═════ READING TEXT ═════

A Few Minutes With Matt Browning

AHS media relations specialist Vince Lara spends a few minutes with Recreation, Sport and Tourism assistant professor Matt Browning.

Click here to see the full transcript.

VINCE LARA: Hello. This is Vince Lara, Media Relations Specialist in the College of Applied Health Sciences at the University of Illinois. Today I'll spend five minutes with Matt Browning, Assistant Professor in the Recreation, Sport, and Tourism unit of AHS. All right, Matt. Your dad taught physics, so did you always imagine yourself teaching?

MATT BROWNING: I did. I actually got a teaching certificate for middle grade science because I thought I was going to work with children. I love playing with children. I love teaching children. And I went down that route, but then I actually got in what's called an environmental education degree and a job in environmental education as I was interning at this middle school.

═════ SUPPLIED MATERIAL ═════

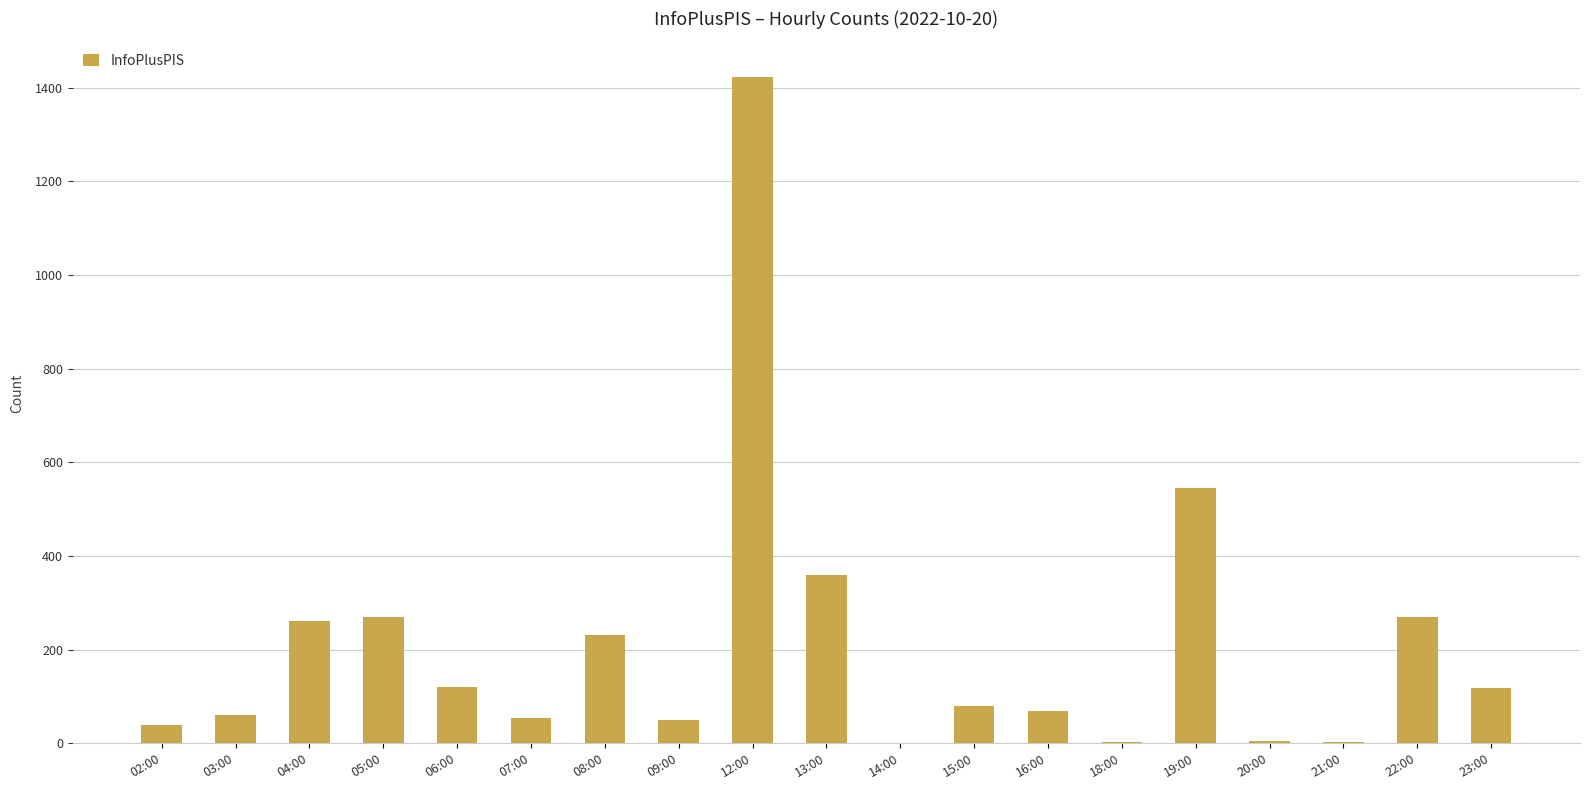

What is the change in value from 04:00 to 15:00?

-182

═════
═════ SUPPLIED MATERIAL ═════

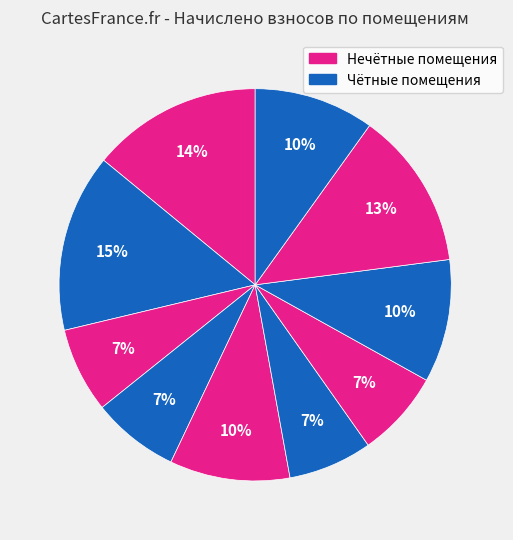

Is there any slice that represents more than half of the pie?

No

═════

■ **ASSIGNMENT 1**
In the interview with Matt Browning, rewrite the paragraph beginning "I did. I actually got a teaching certificate" in fewer words, keeping its main facts.
■ **ASSIGNMENT 2**
Write out the passage of the interview with Matt Browning between "AHS media relations" and "this middle school.", inclusive.

■ **EXPECTED ANSWER 1**
Browning did expect to teach. Thinking he would work with children, whom he loves playing with and teaching, he earned a middle grade science teaching certificate. While interning at a middle school, he entered an environmental education degree program and took a job in environmental education.

■ **EXPECTED ANSWER 2**
AHS media relations specialist Vince Lara spends a few minutes with Recreation, Sport and Tourism assistant professor Matt Browning.

Click here to see the full transcript.

VINCE LARA: Hello. This is Vince Lara, Media Relations Specialist in the College of Applied Health Sciences at the University of Illinois. Today I'll spend five minutes with Matt Browning, Assistant Professor in the Recreation, Sport, and Tourism unit of AHS. All right, Matt. Your dad taught physics, so did you always imagine yourself teaching?

MATT BROWNING: I did. I actually got a teaching certificate for middle grade science because I thought I was going to work with children. I love playing with children. I love teaching children. And I went down that route, but then I actually got in what's called an environmental education degree and a job in environmental education as I was interning at this middle school.